------ Supplied entries ------

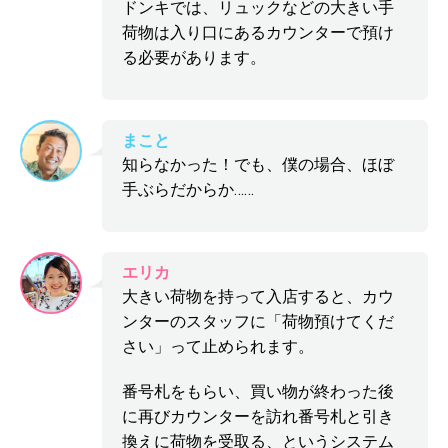
ドンキでは、リュックなどの大きい手
荷物は入り口にあるカウンターで預け
る必要があります。
まこと
知らなかった！でも、僕の場合、ほぼ
手ぶらだからか……
エリカ
大きい荷物を持って入店すると、カウ
ンターのスタッフに「荷物預けてくだ
さい」って止められます。
番号札をもらい、買い物が終わった後
に再びカウンターを訪れ番号札と引き
換えに荷物を受取る、というシステム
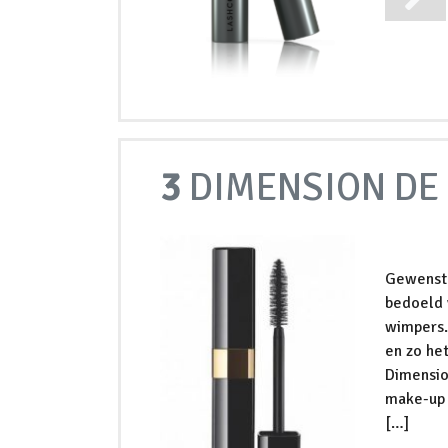
3
DIMENSION DE
Gewenste
bedoeld 
wimpers.
en zo he
Dimensio
make-up 
[…]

------

Work instructions — Repeat the listing exactly, pictures excluded.

Exercise solution —
ドンキでは、リュックなどの大きい手
荷物は入り口にあるカウンターで預け
る必要があります。
まこと
知らなかった！でも、僕の場合、ほぼ
手ぶらだからか……
エリカ
大きい荷物を持って入店すると、カウ
ンターのスタッフに「荷物預けてくだ
さい」って止められます。
番号札をもらい、買い物が終わった後
に再びカウンターを訪れ番号札と引き
換えに荷物を受取る、というシステム
3
DIMENSION DE
Gewenste
bedoeld 
wimpers.
en zo he
Dimensio
make-up 
[…]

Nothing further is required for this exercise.